Ovvio, sono cose che ti fanno rimanere di sasso: c'erano nel frattempo alcune richieste paradossali avanzate da artisti misconosciuti che mi facevano comprendere come a volte la verità fosse semplice. Dmitri Prigov, uno dei più grandi poeti russi, uno dei più severi architetti dell'avanguardia del dissenso, un artista che aveva subito persecuzioni orripilanti, gulag, lavaggi del cervello e molti elettroshock era un uomo semplice, non avrebbe mai preteso le cose che mi venivano richieste con fare sprezzante da qualche poco di buono autoproclamatosi artista. Conoscendo Dmiti Prigov mi sono definitivamente convinto che la grandezza di un artista si misura con la sua capacità di non creare problemi. Prigov aveva subito vessazione e angherie talmente grandi dal mondo che di certo sapeva bene che creare problemi di puntiglio era una perdita di credibilità; me lo disse annuendo sgomento, aveva vissuto esperienze inimmaginabili. Registrammo una lunga intervista in cui mi parlava dei suoi rapporti col potere, con lo stato, con la ricerca e l'arte (3). Mi disse anche: non so come sia possibile che io riesca ancora a pensare. Ed era vero. In alcuni momenti faceva paura, tanto era forte la sua concentrazione lì dove stava. Gli studenti che ci aiutarono nelle ultime fasi di montaggio, solo le ultime perché Prigov preferiva stare da solo nelle fasi progettuali e preparative, ne erano intimoriti. Non era una persona rassicurante, sembrava molto severo, ma anche imprevedibile e questo naturalmente non facilitava la confidenza. Quando ci fu l'inaugurazione della mostra se ne rimase per buona parte del tempo nello studio a scrivere le sue poesie, perché l'indomani doveva leggerle e lui viaggiava sempre senza bagaglio, senza libri, e le poesie preferiva crearle. Oppure disegnava su fogli A4 e con delle biro che consumava a velocità estrema. Parecchi disegni di quelli che aveva disegnato le sere prima, erano circa quaranta, furono esposti in una semplicissima forma appuntandoli sul muro.
Fu comunque un'amicizia nata e subito finita. Doveva ritornare ma morì stroncato dalla fatica di una performance in cui si era obbligato ad essere trasportato dentro un armadio su e giù per le scale dell'università a Mosca, la sua città.

━━━━━━━━━━━━━━━━━━━━

▶ Compito:
Per favore, stabilisci se ciascuna delle affermazioni seguenti concorda con il brano su Prigov riportato sopra. Rispondi sì o no e cita le parole del brano che lo decidono.
1. Prigov preferiva lavorare da solo nelle fasi progettuali e preparative.
2. Nei suoi viaggi Prigov portava sempre con sé dei libri.
3. Durante l'inaugurazione della mostra Prigov rimase a lungo nello studio a scrivere poesie.

▶ Dati forniti:
━━━━━━━━━━━━━━━━━━━━

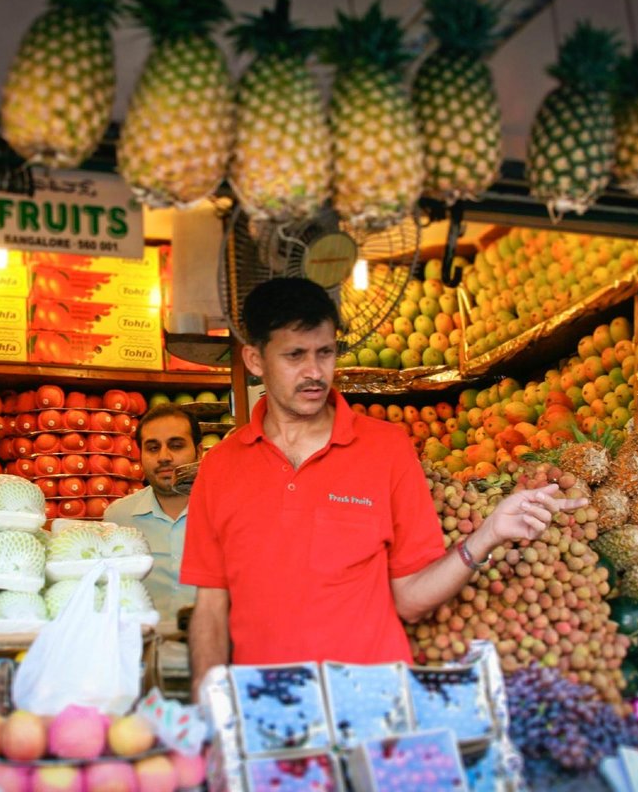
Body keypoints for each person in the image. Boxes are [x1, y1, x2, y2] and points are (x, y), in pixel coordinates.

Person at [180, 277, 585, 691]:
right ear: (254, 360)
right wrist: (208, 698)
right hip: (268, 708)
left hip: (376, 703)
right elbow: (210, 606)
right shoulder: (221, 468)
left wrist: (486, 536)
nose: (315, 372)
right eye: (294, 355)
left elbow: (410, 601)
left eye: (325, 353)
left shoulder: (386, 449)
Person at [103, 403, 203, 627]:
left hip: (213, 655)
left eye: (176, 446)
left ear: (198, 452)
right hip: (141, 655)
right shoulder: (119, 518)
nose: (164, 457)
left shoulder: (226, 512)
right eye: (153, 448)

━━━━━━━━━━━━━━━━━━━━

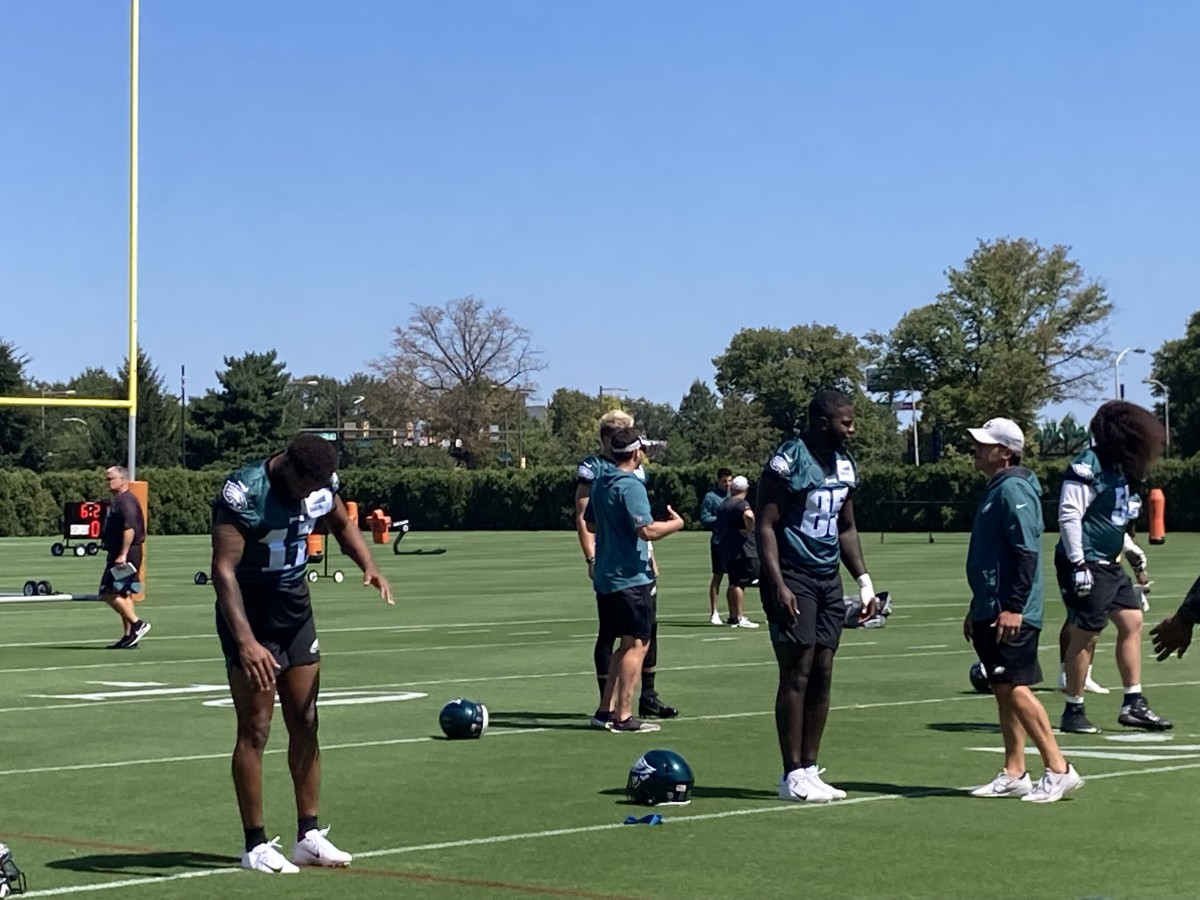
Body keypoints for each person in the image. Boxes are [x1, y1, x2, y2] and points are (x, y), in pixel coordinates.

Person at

━━━━━━━━━━━━━━━━━━━━

▶ La tua risposta:
1. Sì: «Prigov preferiva stare da solo nelle fasi progettuali e preparative».
2. No: «lui viaggiava sempre senza bagaglio, senza libri».
3. Sì: «se ne rimase per buona parte del tempo nello studio a scrivere le sue poesie».